What Schengen has done for money laundering

The Schengen agreement, by removing border controls, allowed the free movement of persons across the EU. This has enabled a motley crew of individuals to move with impunity throughout the Schengen area. This includes, Turkish and Kurdish drug smugglers, traffickers in migrants, the Italian Mafia, and Kosovo Albanian gangs. It is not surprising that Belgium in 1999 opted out of the Schengen agreement owing to the problems that were being experienced with regard to illegal immigrants. The Observatoire Geopolitique des Drogues observed in their Annual Report for 1998/99 that the Schengen area has become the largest drug consumer market on the planet. This means that drug traffickers in the Schengen area are making a lot of money that has to be laundered.

International police and judicial cooperation

The report points out that to be effective, the EU's defences against money laundering must be complemented by efforts at the international level, in view of the global nature of the money laundering problem. All Member States are members of the Financial Action Task Force, the leading world anti-money laundering body, which groups 26 countries plus the European Commission and the Gulf Cooperation Council. The FATF established 40 Recommendations to counter money laundering in 1990, which were updated in 1996. These Recommendations cover measures in the fields of criminal justice and law enforcement, the financial system and its regulation and international cooperation which the FATF members have agreed to implement and which all countries are encouraged to adopt.

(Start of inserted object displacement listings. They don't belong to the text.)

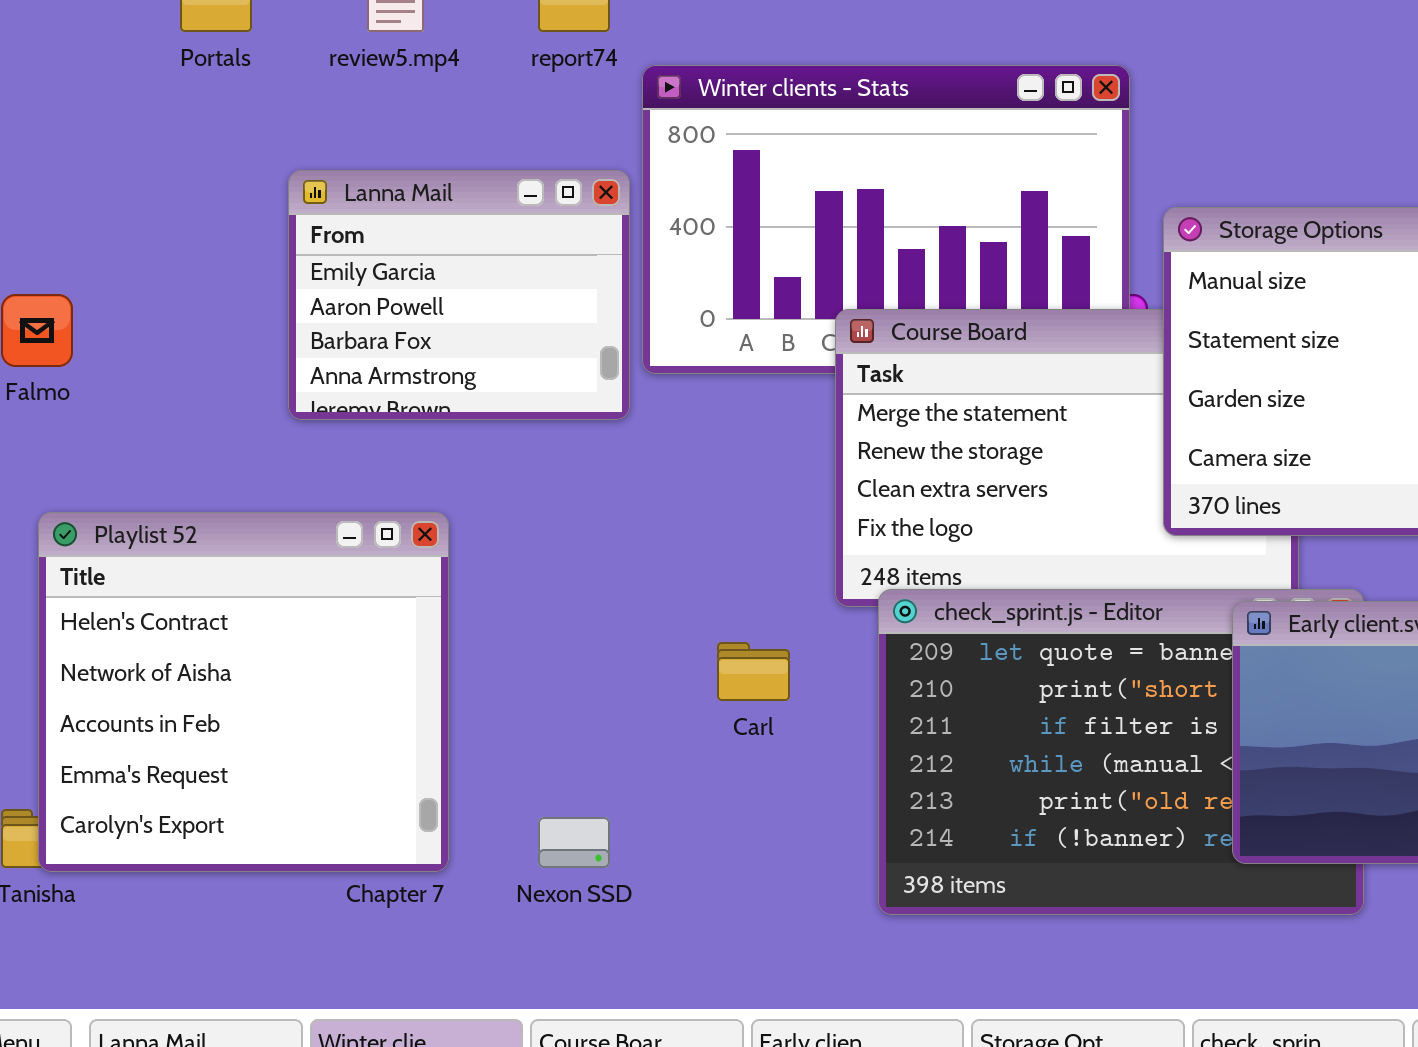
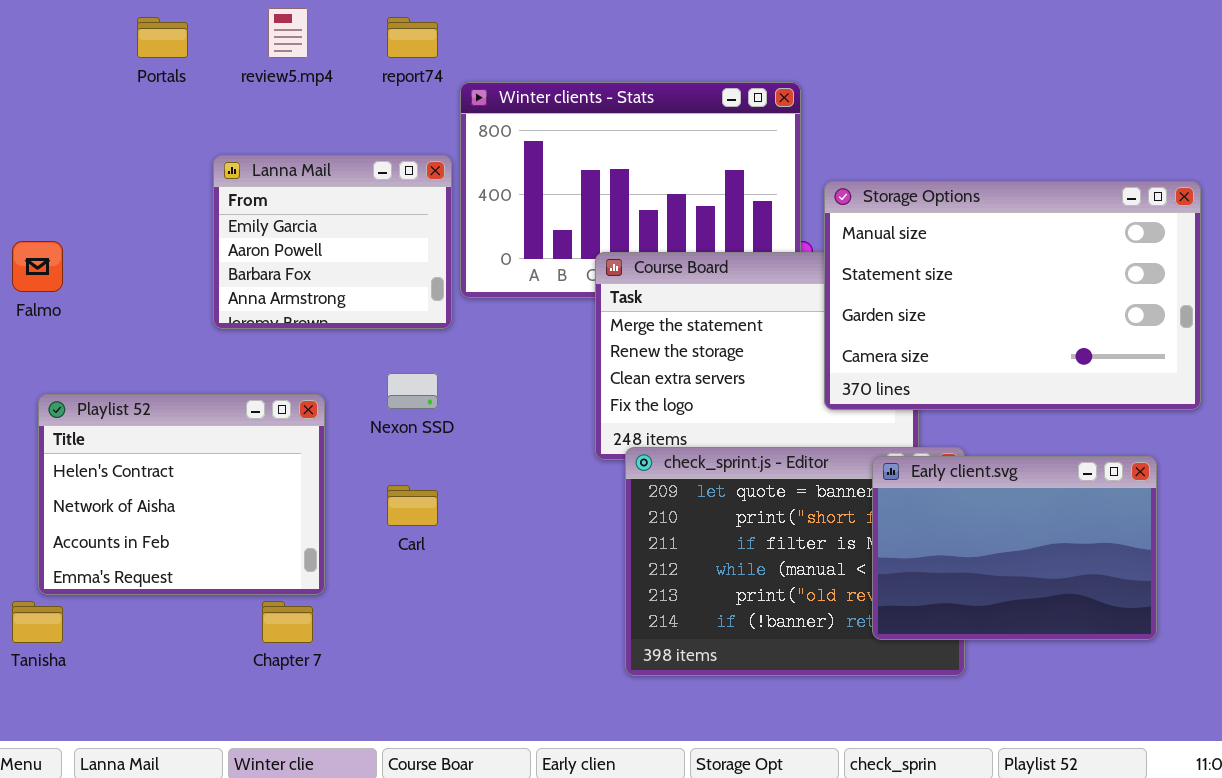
Playlist 52: [38,512,449,872] -> [38,394,325,595], resized
Carl: [717,642,790,701] -> [387,485,438,526], moved
Nexon SSD: [538,817,610,868] -> [387,373,438,409], moved

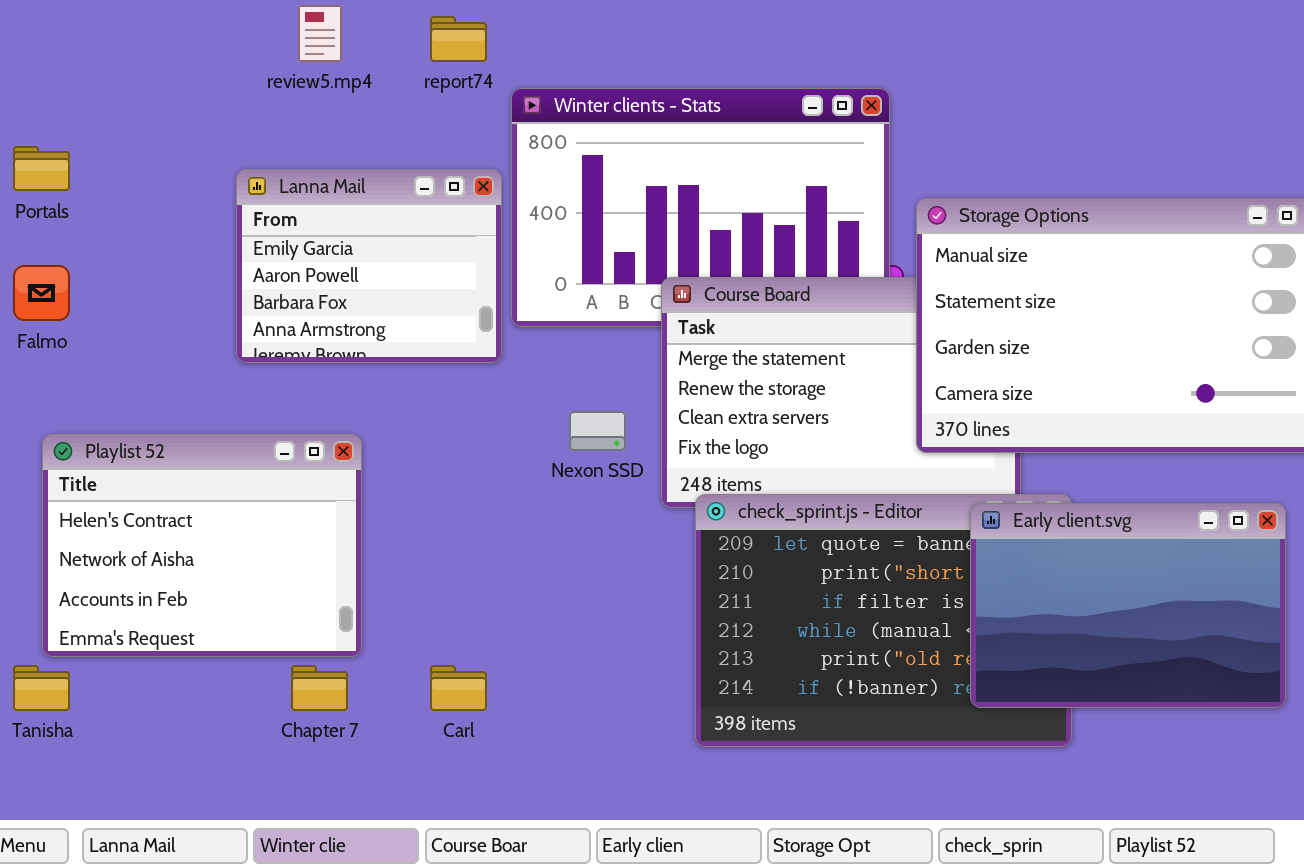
Portals: [137,17,188,58] -> [13,146,70,191], moved
Nexon SSD: [387,373,438,409] -> [569,411,626,451], moved
Carl: [387,485,438,526] -> [430,665,487,711], moved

The first FATF Recommendation is that each country should ratify and implement fully the United Nations Convention against illicit traffic in narcotic drugs and psychotropic substances (Vienna Convention), which facilitates international cooperation in this area. The report notes all Member States have now ratified and implemented the Vienna Convention.

As for the complementary Council of Europe Convention on laundering, search, seizure and confiscation of the proceeds of crime (Strasbourg Convention), all Member States have signed it and all except Greece, Spain and Luxembourg have ratified and implemented it. Under the terms of the June 1997 Amsterdam European Council's Action Plan to combat organised crime, all Member States are due to ratify and apply the Strasbourg Convention before the end of 1998. For further information refer to Terrorism and Money Laundering Countermeasures.